If you think it’s SAD, the light screen can really help. You put it near you for half an hour a day and its light produces serotonin. Costco sells them and it’s worth the price. That and drugs and therapy.
Dusty, if we weren’t able to access our moods, recognize that we fluctuate, we’d be crappy writers. I’m glad you’re talking about being down. Acknowledgment is power, as cheesy as that sounds. It takes balls to say you’re depressed and want help. You have a lot of people who love the hell out of you, and are there for you anytime you want/need anything. Keep hanging in there, keep writing, and reread the Jamison book. It’s a reminder that as bad as things are, they can always be worse.Love you, sugar.
Dusty, if you try the light box, make sure you use it early in your day–never after lunch–or you will screw up your internal clock and it will be difficult to fall asleep at night. Then you will have insomnia along with SAD, which is AWFUL.
You might try borrowing a light box from a friend–or sharing it for a few mornings—to see if it helps you before you spend the money.
Damn, JT, you’re gonna make me bust out crying.
And yeah, I’m keeping at it.
Sorry to hear you’re going through a rough patch. I find the best therapy is writing through them, and can tell when I’ve gone a day or two without doing so.
My theory is that emotions are the way our bodies regulate and steer us. When I’m depressed, I usually recognize that I need to do something… exercise, schedule a TV show guest, book an event at a store, sign up for a conference, write.
But when the depression first sets in, it’s hard to recognize that that’s what’s happening. Usually a day or two of distress-bordering-on-agony are enough to 1) get me off my ass so that I do something to pick myself up, or 2) irritate my wife bad enough that she kicks me in the ass so that I get up and do something.
I just always try to remind myself that no matter how shitty I feel emotionally, I’ll find a way out of it.
I’m with you, man. Hang in there. And I’ll see you at McIntyre’s in a couple of weeks.
You might enjoy this book, too.
I’ve been traveling, so am late to comment, but happy belated birthday, Dusty.
I’m the same way with January. It’s so bleak and I’m used to the green–it just depresses the hell out of me. Many years ago, though, I learned how to trigger endorphins through other means (easy stuff–bio feedback, humor fests, rage therapy — yeah, that one’s fun — deep breathing, etc.)… and it helps me get through the bleakest days.
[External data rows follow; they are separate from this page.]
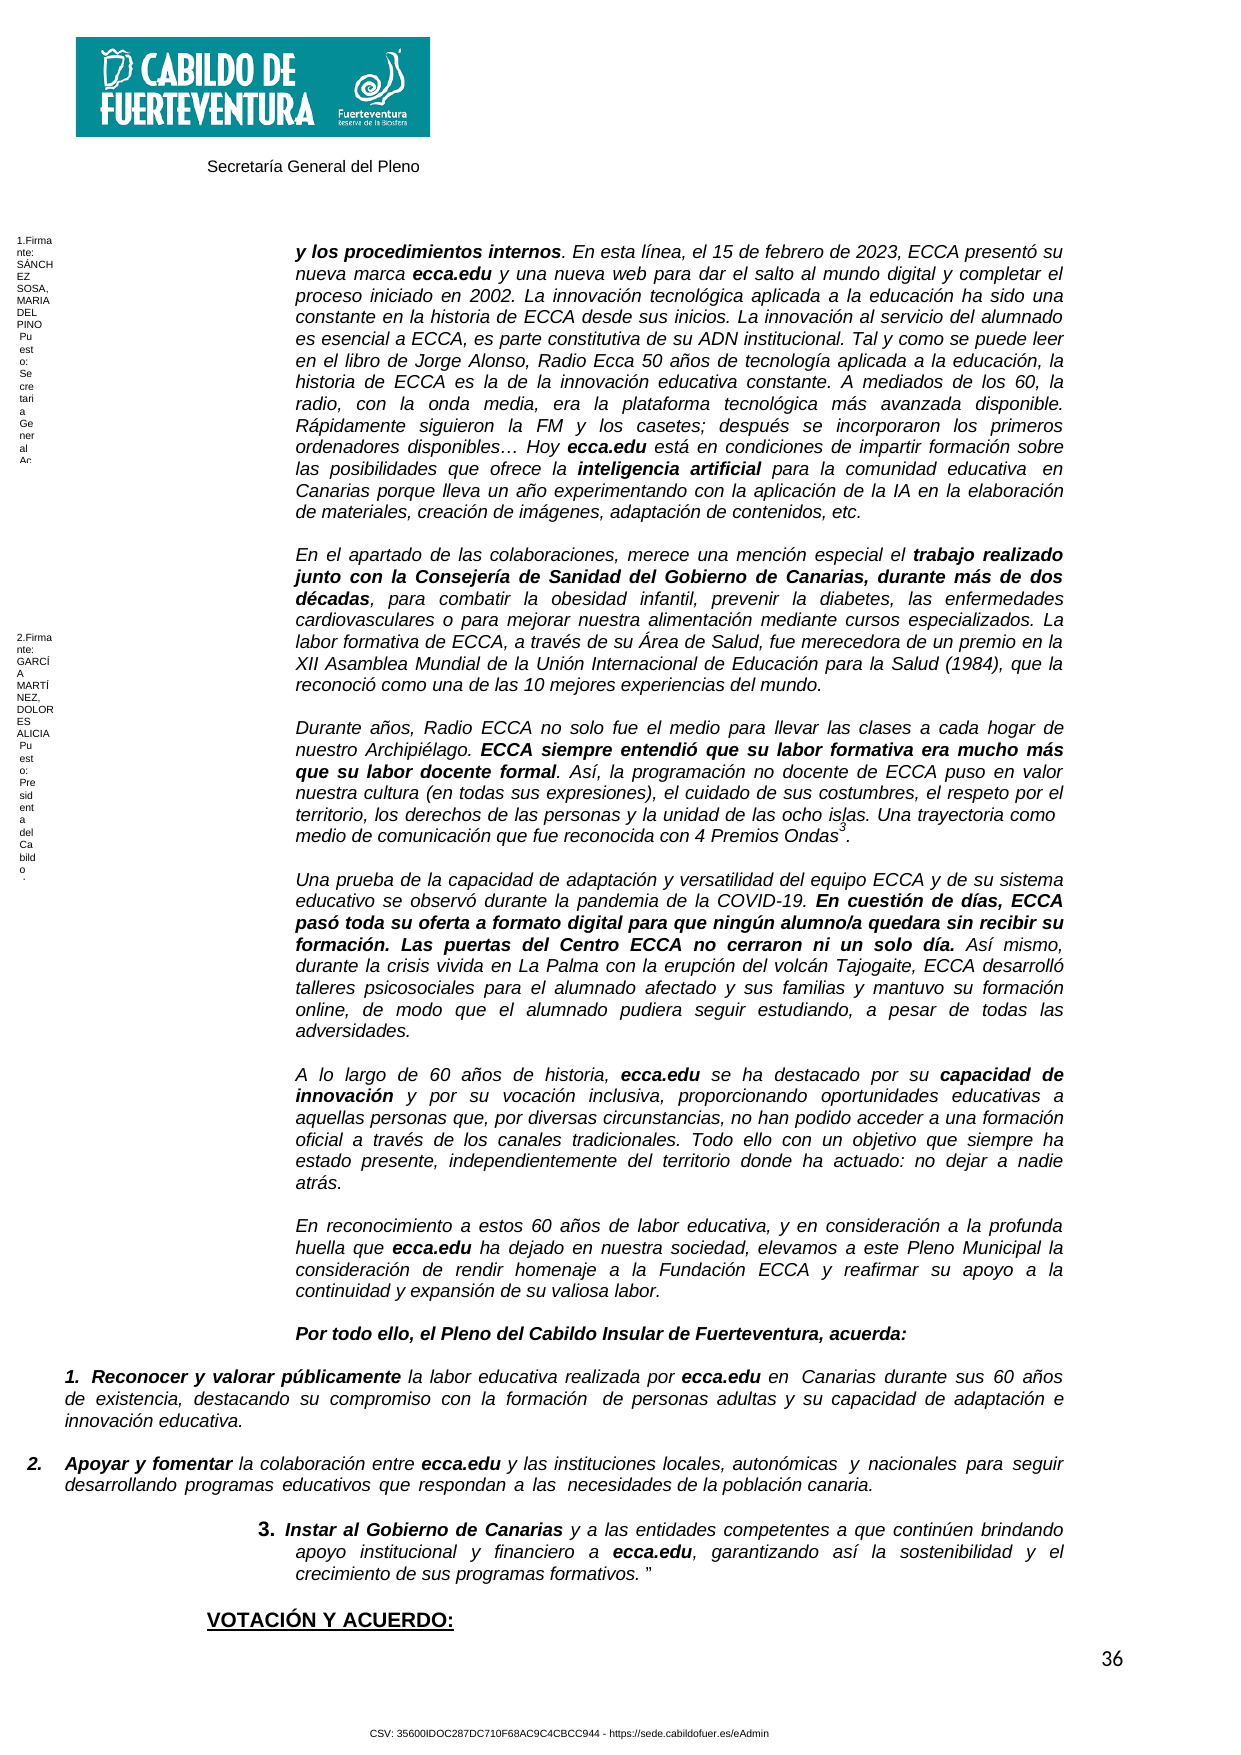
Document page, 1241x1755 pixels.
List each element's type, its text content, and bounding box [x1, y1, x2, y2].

text Durante años, Radio ECCA no solo fue el medio para llevar las clases a cada hogar de nuestro Archipiélago. ECCA siempre entendió que su labor formativa era mucho más que su labor docente formal. Así, la programación no docente de ECCA puso en valor nuestra cultura (en todas sus expresiones), el cuidado de sus costumbres, el respeto por el territorio, los derechos de las personas y la unidad de las ocho islas. Una trayectoria como [295, 717, 1064, 825]
list Reconocer y valorar públicamente la labor educativa realizada por ecca.edu en Canarias durante sus 60 años de existencia, destacando su compromiso con la formación de personas adultas y su capacidad de adaptación e innovación educativa. [64, 1366, 1064, 1431]
text 3. Instar al Gobierno de Canarias y a las entidades competentes a que continúen brindando apoyo institucional y financiero a ecca.edu, garantizando así la sostenibilidad y el crecimiento de sus programas formativos. ” [258, 1517, 1064, 1584]
text medio de comunicación que fue reconocida con 4 Premios Ondas3. [295, 825, 1241, 847]
text 36 [155, 1644, 1123, 1672]
text En reconocimiento a estos 60 años de labor educativa, y en consideración a la profunda huella que ecca.edu ha dejado en nuestra sociedad, elevamos a este Pleno Municipal la consideración de rendir homenaje a la Fundación ECCA y reafirmar su apoyo a la continuidad y expansión de su valiosa labor. [295, 1215, 1064, 1302]
text En el apartado de las colaboraciones, merece una mención especial el trabajo realizado junto con la Consejería de Sanidad del Gobierno de Canarias, durante más de dos décadas, para combatir la obesidad infantil, prevenir la diabetes, las enfermedades cardiovasculares o para mejorar nuestra alimentación mediante cursos especializados. La labor formativa de ECCA, a través de su Área de Salud, fue merecedora de un premio en la XII Asamblea Mundial de la Unión Internacional de Educación para la Salud (1984), que la reconoció como una de las 10 mejores experiencias del mundo. [295, 544, 1064, 696]
subtitle Por todo ello, el Pleno del Cabildo Insular de Fuerteventura, acuerda: [295, 1323, 1241, 1345]
text Una prueba de la capacidad de adaptación y versatilidad del equipo ECCA y de su sistema educativo se observó durante la pandemia de la COVID-19. En cuestión de días, ECCA pasó toda su oferta a formato digital para que ningún alumno/a quedara sin recibir su formación. Las puertas del Centro ECCA no cerraron ni un solo día. Así mismo, durante la crisis vivida en La Palma con la erupción del volcán Tajogaite, ECCA desarrolló talleres psicosociales para el alumnado afectado y sus familias y mantuvo su formación online, de modo que el alumnado pudiera seguir estudiando, a pesar de todas las adversidades. [295, 868, 1064, 1042]
text 2.Firmante: GARCÍA MARTÍNEZ, DOLORES ALICIA [17, 631, 54, 739]
text Puesto: Secretaria General Acctal. del Pleno Fecha Firma: 10/02/2025 12:27:40 [19, 331, 37, 463]
text y los procedimientos internos. En esta línea, el 15 de febrero de 2023, ECCA presentó su nueva marca ecca.edu y una nueva web para dar el salto al mundo digital y completar el proceso iniciado en 2002. La innovación tecnológica aplicada a la educación ha sido una constante en la historia de ECCA desde sus inicios. La innovación al servicio del alumnado es esencial a ECCA, es parte constitutiva de su ADN institucional. Tal y como se puede leer en el libro de Jorge Alonso, Radio Ecca 50 años de tecnología aplicada a la educación, la historia de ECCA es la de la innovación educativa constante. A mediados de los 60, la radio, con la onda media, era la plataforma tecnológica más avanzada disponible. Rápidamente siguieron la FM y los casetes; después se incorporaron los primeros ordenadores disponibles… Hoy ecca.edu está en condiciones de impartir formación sobre las posibilidades que ofrece la inteligencia artificial para la comunidad educativa en Canarias porque lleva un año experimentando con la aplicación de la IA en la elaboración de materiales, creación de imágenes, adaptación de contenidos, etc. [295, 241, 1064, 523]
text A lo largo de 60 años de historia, ecca.edu se ha destacado por su capacidad de innovación y por su vocación inclusiva, proporcionando oportunidades educativas a aquellas personas que, por diversas circunstancias, no han podido acceder a una formación oficial a través de los canales tradicionales. Todo ello con un objetivo que siempre ha estado presente, independientemente del territorio donde ha actuado: no dejar a nadie atrás. [295, 1063, 1064, 1193]
text 1.Firmante: SÁNCHEZ SOSA,MARIA DEL PINO [17, 234, 54, 330]
list Apoyar y fomentar la colaboración entre ecca.edu y las instituciones locales, autonómicas y nacionales para seguir desarrollando programas educativos que respondan a las necesidades de la población canaria. [27, 1453, 1064, 1496]
text VOTACIÓN Y ACUERDO: [207, 1608, 1241, 1632]
text Puesto: Presidenta del Cabildo de Fuerteventura Fecha Firma: 10/02/2025 13:47:46 [19, 740, 36, 879]
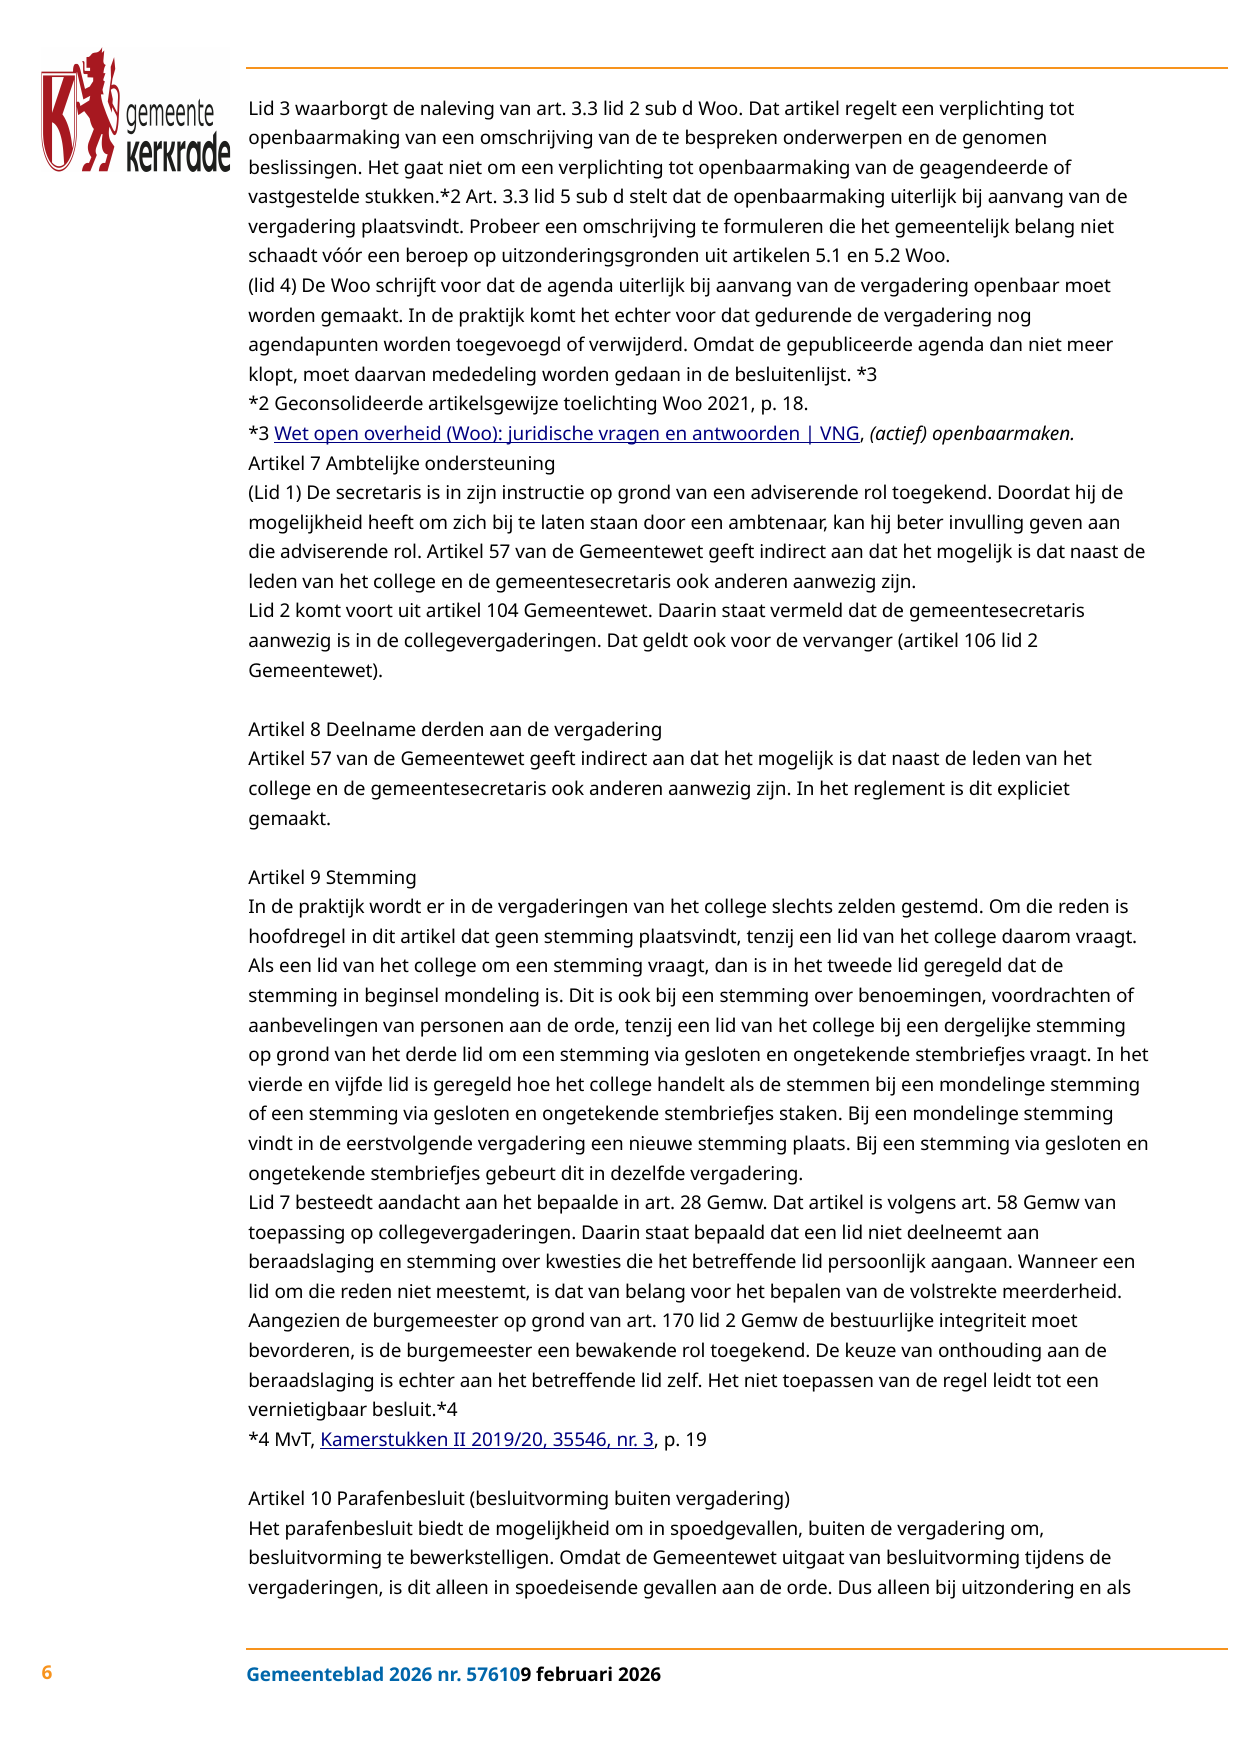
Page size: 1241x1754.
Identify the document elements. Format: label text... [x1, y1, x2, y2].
Sometimes the winter makes me feel smothered, exhausted, and I have to consciously battle against it.
On the upside, something about not having the beauty outside (the green, must have green!) forces me to turn inward and ends up helping me be more creative. I just had a major breakthrough on two different stories. Weird month.
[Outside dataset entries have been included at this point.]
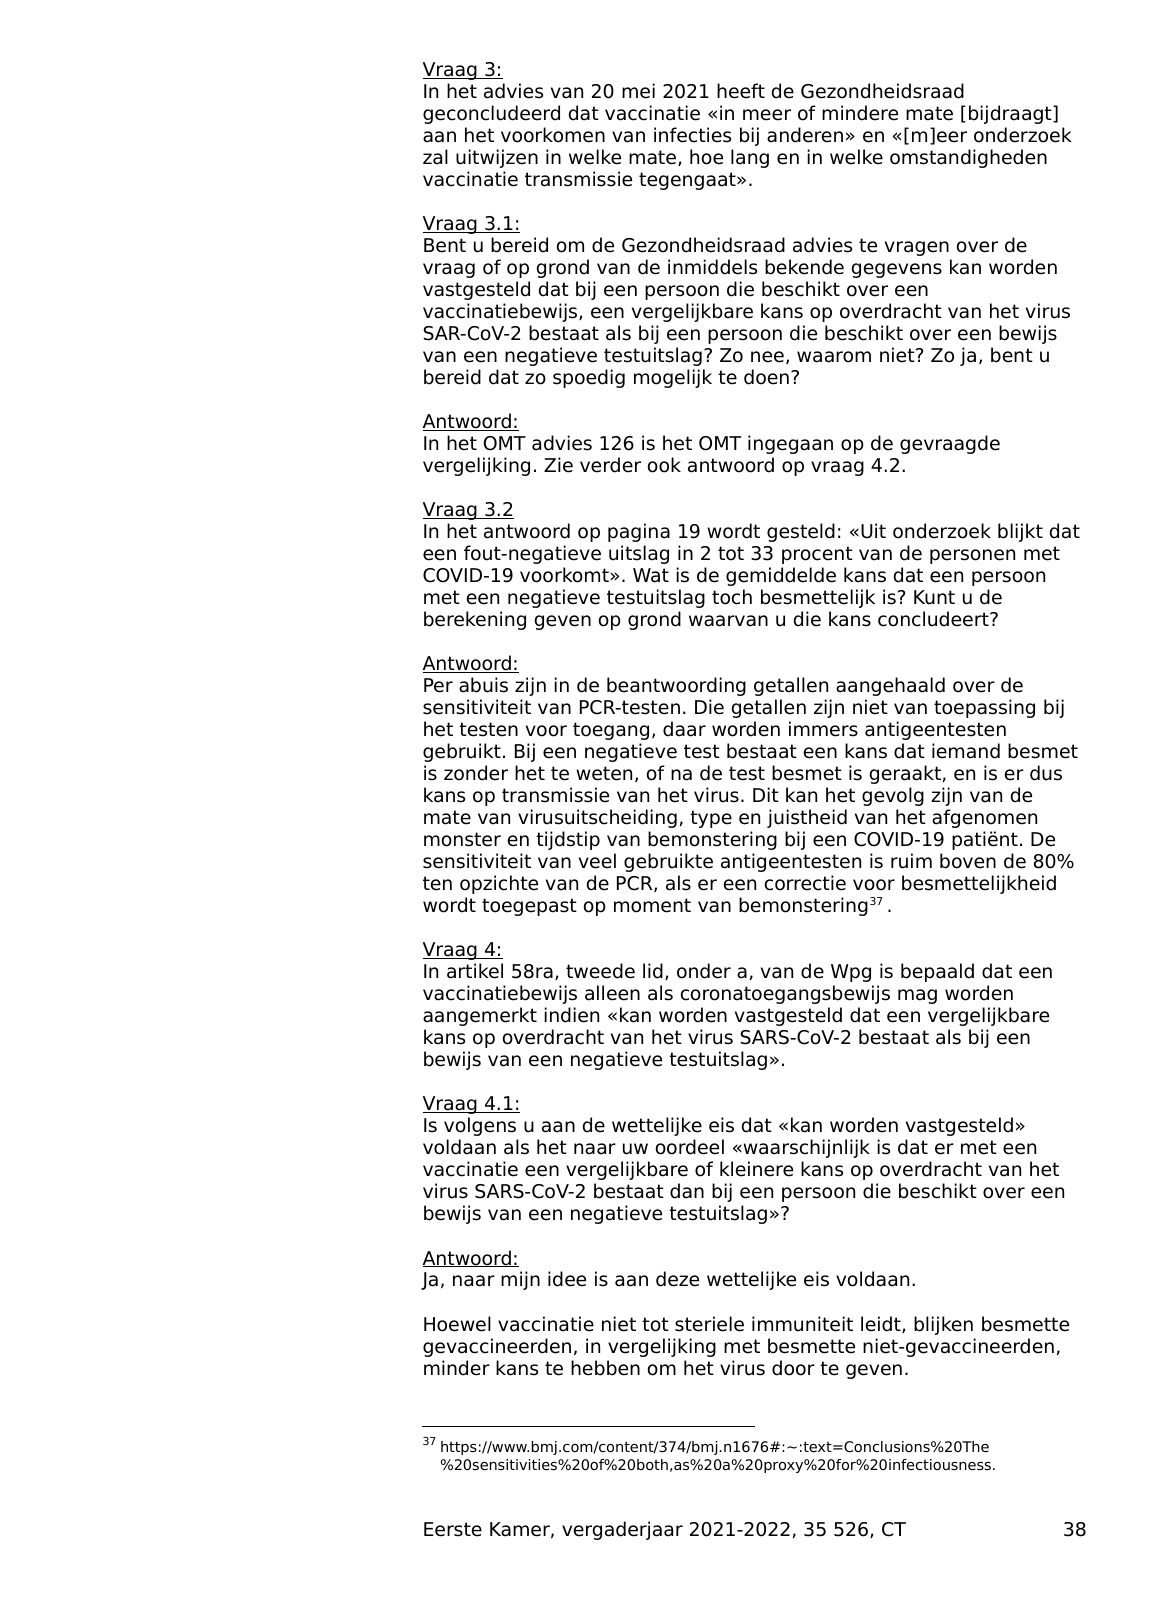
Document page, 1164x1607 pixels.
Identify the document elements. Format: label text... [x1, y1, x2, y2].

subtitle Vraag 4: [422, 939, 1087, 961]
text Per abuis zijn in de beantwoording getallen aangehaald over de sensitiviteit van PCR-testen. Die getallen zijn niet van toepassing bij het testen voor toegang, daar worden immers antigeentesten gebruikt. Bij een negatieve test bestaat een kans dat iemand besmet is zonder het te weten, of na de test besmet is geraakt, en is er dus kans op transmissie van het virus. Dit kan het gevolg zijn van de mate van virusuitscheiding, type en juistheid van het afgenomen monster en tijdstip van bemonstering bij een COVID-19 patiënt. De sensitiviteit van veel gebruikte antigeentesten is ruim boven de 80% ten opzichte van de PCR, als er een correctie voor besmettelijkheid wordt toegepast op moment van bemonstering. [422, 675, 1087, 917]
text Ja, naar mijn idee is aan deze wettelijke eis voldaan. [422, 1269, 1087, 1291]
subtitle Antwoord: [422, 411, 1087, 433]
subtitle Vraag 3.1: [422, 213, 1087, 235]
subtitle Vraag 3.2 [422, 499, 1087, 521]
subtitle Antwoord: [422, 653, 1087, 675]
subtitle Vraag 3: [422, 59, 1087, 81]
text Bent u bereid om de Gezondheidsraad advies te vragen over de vraag of op grond van de inmiddels bekende gegevens kan worden vastgesteld dat bij een persoon die beschikt over een vaccinatiebewijs, een vergelijkbare kans op overdracht van het virus SAR-CoV-2 bestaat als bij een persoon die beschikt over een bewijs van een negatieve testuitslag? Zo nee, waarom niet? Zo ja, bent u bereid dat zo spoedig mogelijk te doen? [422, 235, 1087, 389]
text In artikel 58ra, tweede lid, onder a, van de Wpg is bepaald dat een vaccinatiebewijs alleen als coronatoegangsbewijs mag worden aangemerkt indien «kan worden vastgesteld dat een vergelijkbare kans op overdracht van het virus SARS-CoV-2 bestaat als bij een bewijs van een negatieve testuitslag». [422, 961, 1087, 1071]
text In het advies van 20 mei 2021 heeft de Gezondheidsraad geconcludeerd dat vaccinatie «in meer of mindere mate [bijdraagt] aan het voorkomen van infecties bij anderen» en «[m]eer onderzoek zal uitwijzen in welke mate, hoe lang en in welke omstandigheden vaccinatie transmissie tegengaat». [422, 81, 1087, 191]
subtitle Vraag 4.1: [422, 1093, 1087, 1115]
text In het antwoord op pagina 19 wordt gesteld: «Uit onderzoek blijkt dat een fout-negatieve uitslag in 2 tot 33 procent van de personen met COVID-19 voorkomt». Wat is de gemiddelde kans dat een persoon met een negatieve testuitslag toch besmettelijk is? Kunt u de berekening geven op grond waarvan u die kans concludeert? [422, 521, 1087, 631]
text Is volgens u aan de wettelijke eis dat «kan worden vastgesteld» voldaan als het naar uw oordeel «waarschijnlijk is dat er met een vaccinatie een vergelijkbare of kleinere kans op overdracht van het virus SARS-CoV-2 bestaat dan bij een persoon die beschikt over een bewijs van een negatieve testuitslag»? [422, 1115, 1087, 1225]
text https://www.bmj.com/content/374/bmj.n1676#:~:text=Conclusions%20The%20sensitivities%20of%20both,as%20a%20proxy%20for%20infectiousness. [422, 1435, 1087, 1474]
text Hoewel vaccinatie niet tot steriele immuniteit leidt, blijken besmette gevaccineerden, in vergelijking met besmette niet-gevaccineerden, minder kans te hebben om het virus door te geven. [422, 1313, 1087, 1379]
text In het OMT advies 126 is het OMT ingegaan op de gevraagde vergelijking. Zie verder ook antwoord op vraag 4.2. [422, 433, 1087, 477]
subtitle Antwoord: [422, 1247, 1087, 1269]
Sorry to come so late to this one, Dusty. Weird, because I started off writing something about this for my last post and just couldn’t get the words into the order I wanted in time. I’ve stood on the edge and looked into the pit and wondered, too …
And sometimes, when you’re down there, you don’t *want* to find a way out. That’s often the most scary thing about it. If you had the energy to do something about it, you wouldn’t be depressed.